Lumina’s array lacks the efficiency of the best traditional light sources and, with a price tag in the thousands of dollars, is also vastly more expensive. But the company says the technology is an important step in taking light-emitting diodes from keychain flashlights to the largest of lighting jobs.

“The problem people were having in taking advantage of these new bright L.E.D.’s was the packaging,” said Taylor Adair, the president and chief executive of Lamina, which is based in Westampton, N.J., and is a spinoff of the Sarnoff Corporation. “Now we have a solid-state lamp that produces enough lumens to be able to open up new lighting opportunities.”

By Lamina’s measurements, the disk, which is about five inches in diameter and uses hundreds of L.E.D.’s, produces 13,300 lumens of light. The company says this is about 10 times the brightness of any solid-state light previously demonstrated. The large metal-halide fixtures commonly used to light grocery stores, by comparison, generally emit 10,000 to 20,000 lumens.

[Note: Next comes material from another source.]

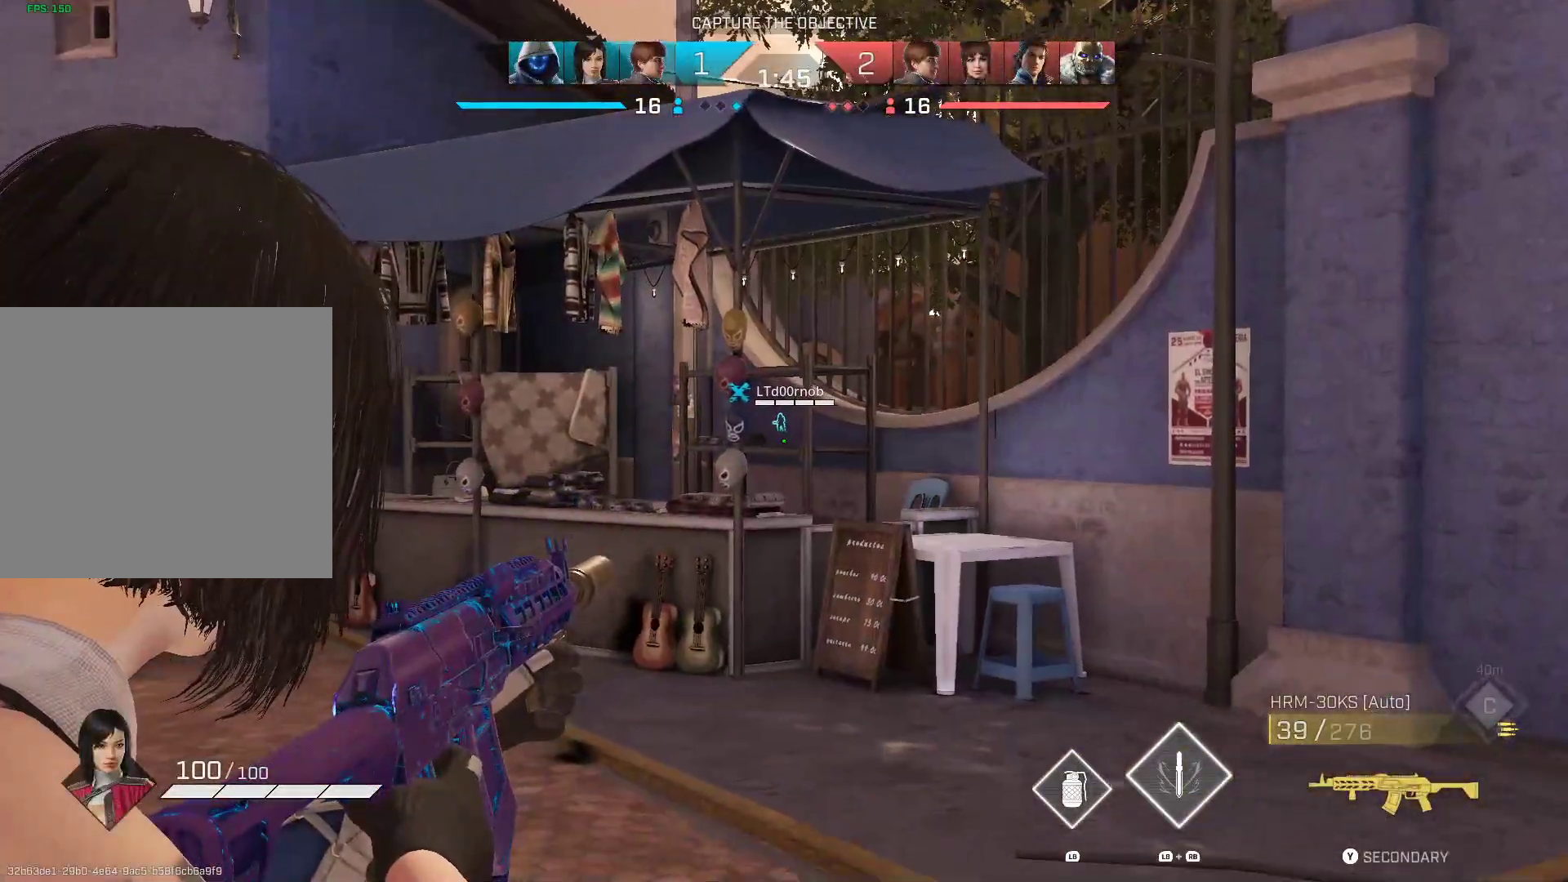
{"dt_ms": 1000, "buttons": ["L2"], "left_stick": "center", "right_stick": "center", "events": [[233, "right_stick", "up-left"], [517, "right_stick", "down-left"], [600, "right_stick", "center"]]}
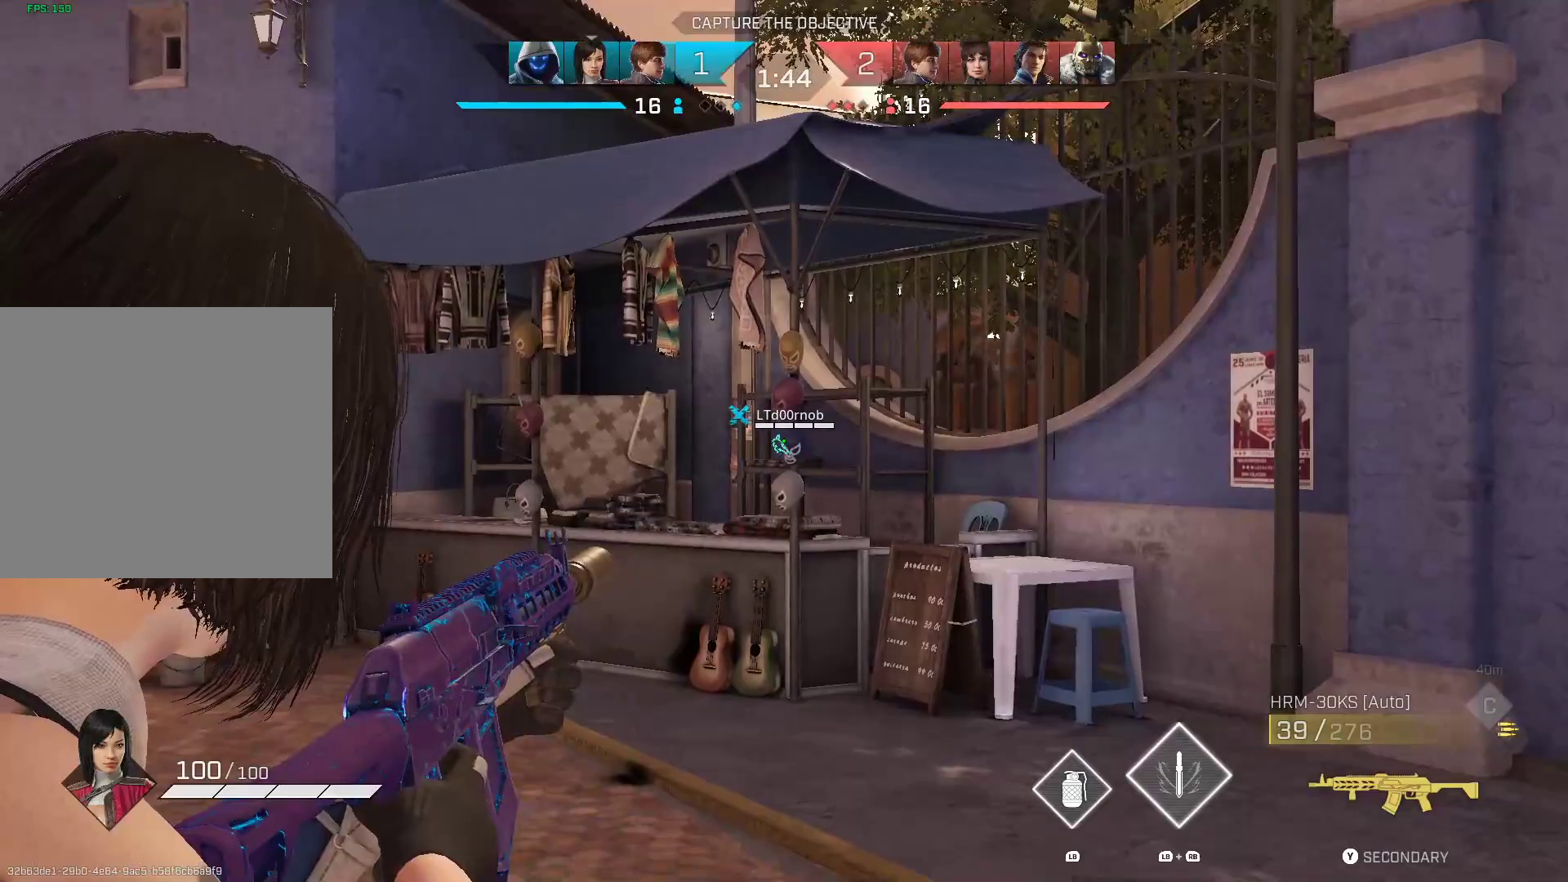
{"dt_ms": 1000, "buttons": [], "left_stick": "center", "right_stick": "center", "events": [[950, "L2", "up"]]}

Contrary to common wisdom, all light-emitting diodes produce heat. Until recently, however, L.E.D.’s, from the smallest ones on power switches to those on signs in Times Square, were designed to be viewed directly, reducing their energy requirements and heat output. The new high-output L.E.D.’s, however, are much brighter, allowing them to provide general illumination by being aimed at objects rather than viewers’ eyes.

“You can’t look at these ones,” said Nadarajah Narendran, the director for research for the Lighting Research Center at Rensselaer Polytechnic Institute in Troy, N.Y. “You’d go blind.”